Since then, she has started two businesses based in Norwalk with kitchens in New Canaan. The Kiddie Kitchen hosts children's cooking parties and offers camps and lessons, and the Kitchen After Hours focuses on instructing an adult crowd. Both draw customers mainly from Westport, Darien, New Canaan and Norwalk, but also from other places in the area, Perez said.

"Sometimes, once in a blue (moon), I'll get a call from upstate. They'll say, 'I'll pay for your travel if you come up here,'" Perez said.

Perez also teaches the culinary portion of the Norwalk Community College College for Kids camp, and she recently taped five segments of a kids cooking show that will be shown on public access TV to begin working toward her dream of being a TV chef, Perez said.

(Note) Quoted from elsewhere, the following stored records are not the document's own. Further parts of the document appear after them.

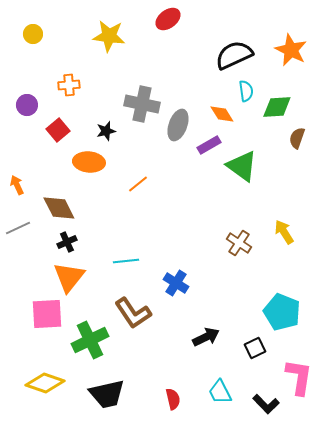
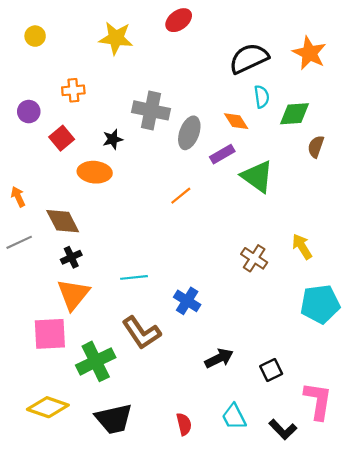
orange line: (138, 184) -> (181, 196), moved
cyan pentagon: (282, 312) -> (320, 304), moved, turned -30

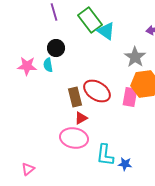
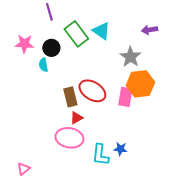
green rectangle: (90, 20) -> (76, 34), moved
pink star: (27, 66) -> (24, 44), moved
blue star: (125, 164) -> (120, 149), moved

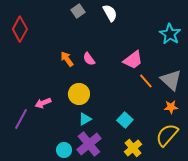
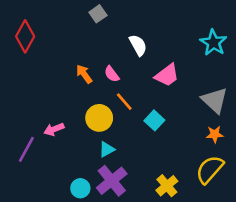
white semicircle: (110, 13) -> (138, 45), moved
orange line: (146, 81) -> (124, 102), moved
cyan square: (125, 120) -> (154, 120), moved

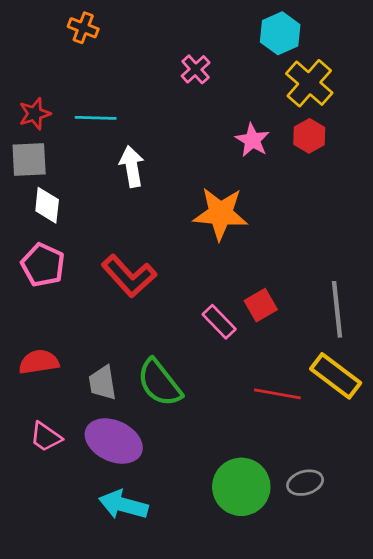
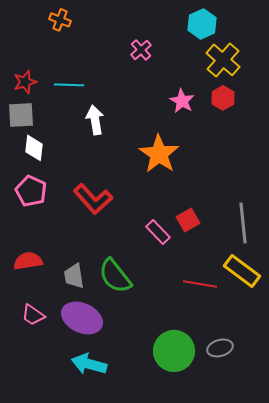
orange star: (220, 214) -> (159, 154), turned 30

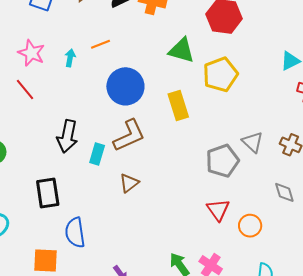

"That's really what I want to do one day," she said. "We're going to put it here on public access network in Norwalk and then I'm sending it to Microsoft Network, maybe Food Network, I don't know. I'm going to send it to different places and see who will want to have a kids' cooking show because there's not any out there that I know of ... I think it could be fun for them to have their own show."
No matter what happens, though, Perez said all of her ups and downs in life have taught her to just keep going.

"I think that your trials and tribulations are only there as a stepladder to push you up to your dreams," Perez said. "I feel like anything that's ever happened to me in my life, I just shake it off and step on it and move up."